EXERCISE GOAL — Select every line containing the word "record" from the material, and copy those lines.

INPUT MATERIAL Block Start

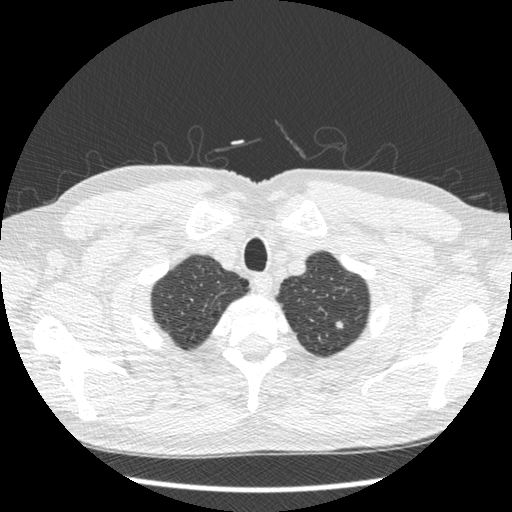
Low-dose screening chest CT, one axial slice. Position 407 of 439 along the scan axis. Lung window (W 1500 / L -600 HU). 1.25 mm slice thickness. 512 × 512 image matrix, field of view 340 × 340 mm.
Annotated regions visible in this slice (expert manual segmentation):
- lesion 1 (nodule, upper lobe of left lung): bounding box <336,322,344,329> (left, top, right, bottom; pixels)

INPUT MATERIAL Block End
INPUT MATERIAL Block Start

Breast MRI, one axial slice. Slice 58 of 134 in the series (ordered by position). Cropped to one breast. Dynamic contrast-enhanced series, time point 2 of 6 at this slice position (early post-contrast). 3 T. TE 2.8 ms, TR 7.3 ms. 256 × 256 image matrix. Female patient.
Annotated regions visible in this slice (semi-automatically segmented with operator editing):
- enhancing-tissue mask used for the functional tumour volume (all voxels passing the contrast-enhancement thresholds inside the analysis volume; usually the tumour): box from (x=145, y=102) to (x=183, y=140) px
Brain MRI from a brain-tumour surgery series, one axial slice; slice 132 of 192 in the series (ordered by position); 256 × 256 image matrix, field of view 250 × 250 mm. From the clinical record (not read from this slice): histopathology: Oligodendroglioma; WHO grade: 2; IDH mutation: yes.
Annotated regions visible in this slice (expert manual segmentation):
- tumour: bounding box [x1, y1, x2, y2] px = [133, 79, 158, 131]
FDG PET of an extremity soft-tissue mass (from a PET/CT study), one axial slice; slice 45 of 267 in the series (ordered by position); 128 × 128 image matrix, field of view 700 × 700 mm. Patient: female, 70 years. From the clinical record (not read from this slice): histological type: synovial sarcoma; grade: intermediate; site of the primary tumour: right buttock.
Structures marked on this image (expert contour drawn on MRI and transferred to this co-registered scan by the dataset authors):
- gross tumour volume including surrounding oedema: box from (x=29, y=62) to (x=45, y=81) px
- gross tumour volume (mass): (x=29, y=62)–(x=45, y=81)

INPUT MATERIAL Block End

EXERCISE RESULT —
Brain MRI from a brain-tumour surgery series, one axial slice; slice 132 of 192 in the series (ordered by position); 256 × 256 image matrix, field of view 250 × 250 mm. From the clinical record (not read from this slice): histopathology: Oligodendroglioma; WHO grade: 2; IDH mutation: yes.
FDG PET of an extremity soft-tissue mass (from a PET/CT study), one axial slice; slice 45 of 267 in the series (ordered by position); 128 × 128 image matrix, field of view 700 × 700 mm. Patient: female, 70 years. From the clinical record (not read from this slice): histological type: synovial sarcoma; grade: intermediate; site of the primary tumour: right buttock.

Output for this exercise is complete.